Atualização em doenças do fígado
Atualização em doenças do fígado
Durante a sua apresentação, sobre a temática “Peritonite bacteriana espontânea e infeções no doente cirrótico”, Joana Cochicho, internista do Centro Hospitalar e Universitário de Coimbra, afirmou que cerca de 1/3 dos doentes internados com cirrose hepática descompensada tem critérios de infeção à admissão hospitalar ou desenvolve infeção durante o internamento.
“A elevada suscetibilidade do doente cirrótico à infeção prende-se com uma multiplicidade de fatores, entre os quais o status de imunodeficiência, a desregulação do eixo intestino-fígado com falência dos mecanismos de barreira intestinal e alterações da flora, líquido ascítico com baixo conteúdo proteico acompanhado de má função hepática e, ainda, fatores clínicos como a hemorragia digestiva alta ou até alguns polimorfismos genéticos”, indicou.
E referiu ainda que as infeções mais frequentes, como a peritonite bacteriana espontânea, a infeção do trato urinário, a pneumonia e a bacteriémia, são para estes doentes determinantes de prognóstico, condicionando a elevada mortalidade. “Neste sentido, é crucial enfatizar a importância do diagnóstico precoce e do início imediato de antibioterapia empírica eficaz”, observou.

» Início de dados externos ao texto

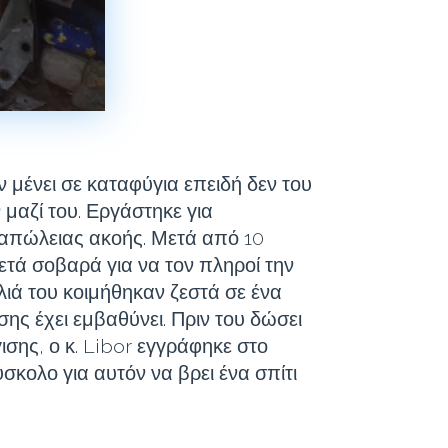
ν μένει σε καταφύγια επειδή δεν του
μαζί του. Εργάστηκε για
απώλειας ακοής. Μετά από 10
τά σοβαρά για να τον πληροί την
λιά του κοιμήθηκαν ζεστά σε ένα
ης έχει εμβαθύνει. Πριν του δώσει
σης, ο κ. Libor εγγράφηκε στο
σκολο για αυτόν να βρει ένα σπίτι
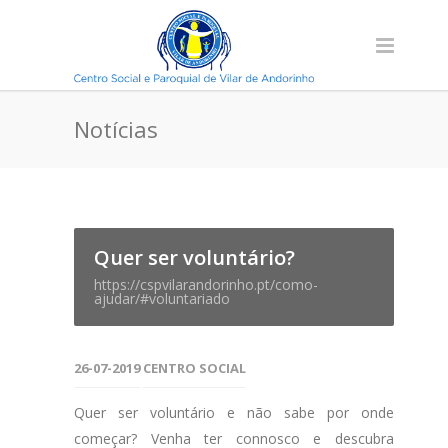
Notícias
Quer ser voluntário?
https://cspvilarandorinho.pt/como-
ajudar/#voluntariado
26-07-2019
CENTRO SOCIAL
Quer ser voluntário e não sabe por onde
começar? Venha ter connosco e descubra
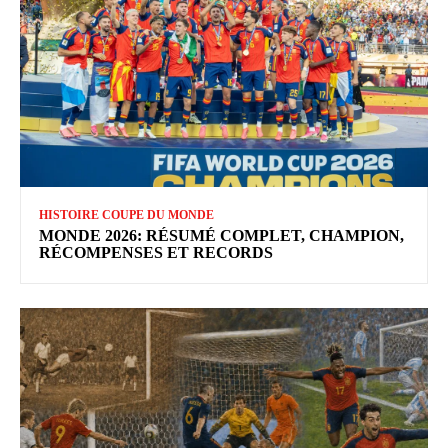
HISTOIRE COUPE DU MONDE
MONDE 2026: RÉSUMÉ COMPLET, CHAMPION,
RÉCOMPENSES ET RECORDS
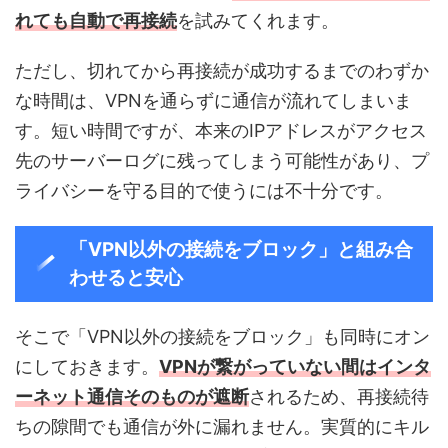
れても自動で再接続
を試みてくれます。
ただし、切れてから再接続が成功するまでのわずか
な時間は、VPNを通らずに通信が流れてしまいま
す。短い時間ですが、本来のIPアドレスがアクセス
先のサーバーログに残ってしまう可能性があり、プ
ライバシーを守る目的で使うには不十分です。
「VPN以外の接続をブロック」と組み合
わせると安心
そこで「VPN以外の接続をブロック」も同時にオン
にしておきます。
VPNが繋がっていない間はインタ
ーネット通信そのものが遮断
されるため、再接続待
ちの隙間でも通信が外に漏れません。実質的にキル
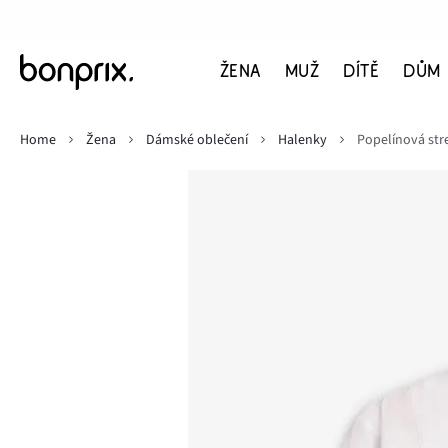
ŽENA
MUŽ
DÍTĚ
DŮM
Home
Žena
Dámské oblečení
Halenky
Popelínová str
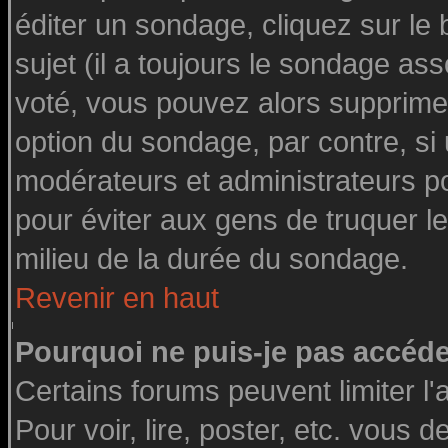
éditer un sondage, cliquez sur le
sujet (il a toujours le sondage as
voté, vous pouvez alors supprimer
option du sondage, par contre, si
modérateurs et administrateurs pou
pour éviter aux gens de truquer l
milieu de la durée du sondage.
Revenir en haut
Pourquoi ne puis-je pas accéde
Certains forums peuvent limiter l'
Pour voir, lire, poster, etc. vous 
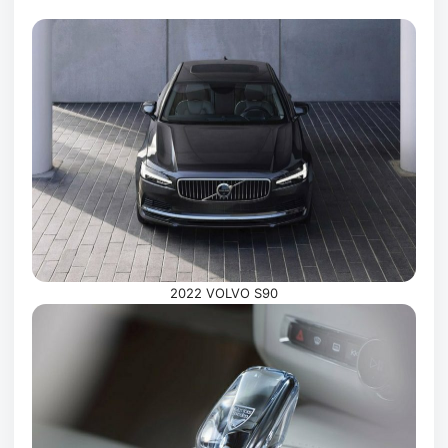
2022 VOLVO S90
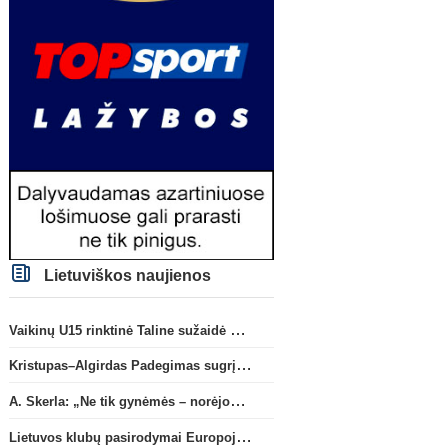
Lietuviškos naujienos
Vaikinų U15 rinktinė Taline sužaidė pirmąsias kontrolines rungtynes
Kristupas–Algirdas Padegimas sugrįžta į FC „Hegelmann” B sudėtį
A. Skerla: „Ne tik gynėmės – norėjome atakuoti“
Lietuvos klubų pasirodymai Europoje: patirti pralaimėjimai Kroatijos atstovams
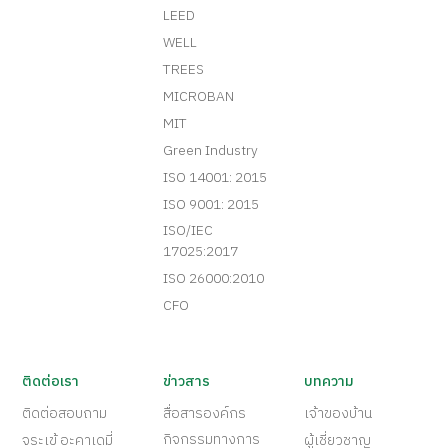
LEED
WELL
TREES
MICROBAN
MIT
Green Industry
ISO 14001: 2015
ISO 9001: 2015
ISO/IEC
17025:2017
ISO 26000:2010
CFO
ติดต่อเรา
ข่าวสาร
บทความ
ติดต่อสอบถาม
สื่อสารองค์กร
เจ้าของบ้าน
กิจกรรมทางการ
จระเข้ อะคาเดมี่
ผู้เชี่ยวชาญ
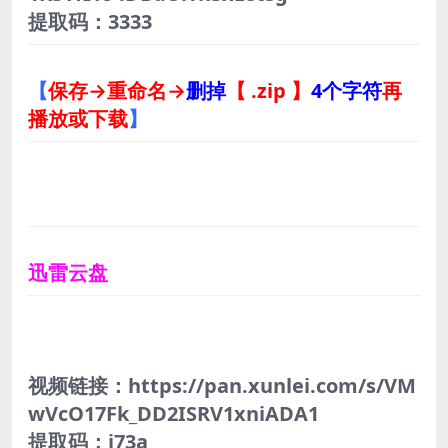
提取码：3333
【
保存→重命名→
删掉
【 .zip 】
4个字符
再
播放或下载
】
迅雷云盘
视频链接：https://pan.xunlei.com/s/VM
wVcO17Fk_DD2ISRV1xniADA1
提取码：i73a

A oradora fez questão de destacar a mudança do cenário epidemiológico com o rápido aumento de microorganismos multirresistentes, entre os quais enterobacteriaceae produtoras de þ-lactamases ou carbapenemases, Staphilococcus aureus meticilino-resistentes e enterococci resistentes à vancomicina.
Segundo referiu, as diferenças geográficas nos padrões de resistências dificultam a criação de esquemas empíricos aplicáveis universalmente, pelo que se torna essencial conhecer a epidemiologia local e discutir os esquemas mais adequados à realidade do nosso país.
Além disso, Joana Cochicho mencionou ser “essencial rever, à luz da atual evidência, o papel da profilaxia antibiótica no doente cirrótico”, com especial destaque para o uso de fluoroquinolonas.
Durante a mesma sessão, Inês Pinho, internista do Hospital de Santa Maria Maior, em Barcelos, trouxe novidades ao falar da nova classificação da síndrome hepatorrenal após a recente revisão dos critérios do International Club of Ascitis, ao falar sobre a temática “Síndrome hepatorrenal e alterações hidro-electrolíticas.
A médica considera que este é “um tema relevante para os internistas”, uma vez que a prevalência de lesão renal e de distúrbios hidroelectrolíticos no doente cirrótico internado, descompensado, é muito elevada, e nem sempre é linear fazer o diagnóstico diferencial.
“Várias situações distintas podem concorrer para lesar o rim nestes doentes, e o diagnóstico de síndrome hepatorrenal deve ser feito de forma a excluir outras
entidades, que são nomeadamente mais frequentes e de curso mais benigno”, salientou.
E acrescentou: “A lesão renal aguda no cirrótico descompensado confere um impacto negativo na sobrevivência a médio prazo, mas quando falamos da síndrome hepatorrenal, essa sobrevivência pode tornar-se mais baixa.”
Joana Espírito Santo, internista do Centro Hospitalar Universitário de Coimbra, afirmou que “a transplantação hepática revolucionou o prognóstico da doença hepática crónica avançada e da falência hepática aguda”.
Ao falar sobre “Referência para o transplante hepático”, a oradora disse que os candidatos devem ser criteriosamente selecionados e que a referenciação deve realizar-se atempadamente.
“É importante que os internistas conheçam as indicações para transplante hepático e saibam identificar o momento apropriado para referenciar o doente a uma unidade de transplantação hepática”, indicou Joana Espírito Santo.
Segundo referiu, a avaliação para transplante deve ser considerada para todos os doentes com doença hepática terminal que apresentem episódios de descompensação ou cuja disfunção hepatocelular resulte em MELD ≥ 15 pontos. “Todas as exceções ao MELD devem ser também consideradas para referenciação para transplante hepático”, afirmou.
E concluiu: “A falência hepática aguda e o ACLF (Acute-on-Chronic liver failure) representam indicações urgentes para transplante hepático, sendo que para estes doentes a referenciação a um centro de transplantação deve ser precoce. A deterioração clínica rápida destes doentes pode fechar a estreita janela de oportunidade para o transplante hepático.
A sessão foi presidida por Rui Perdigoto, especialista em Medicina Interna e moderada por José Presa, internista.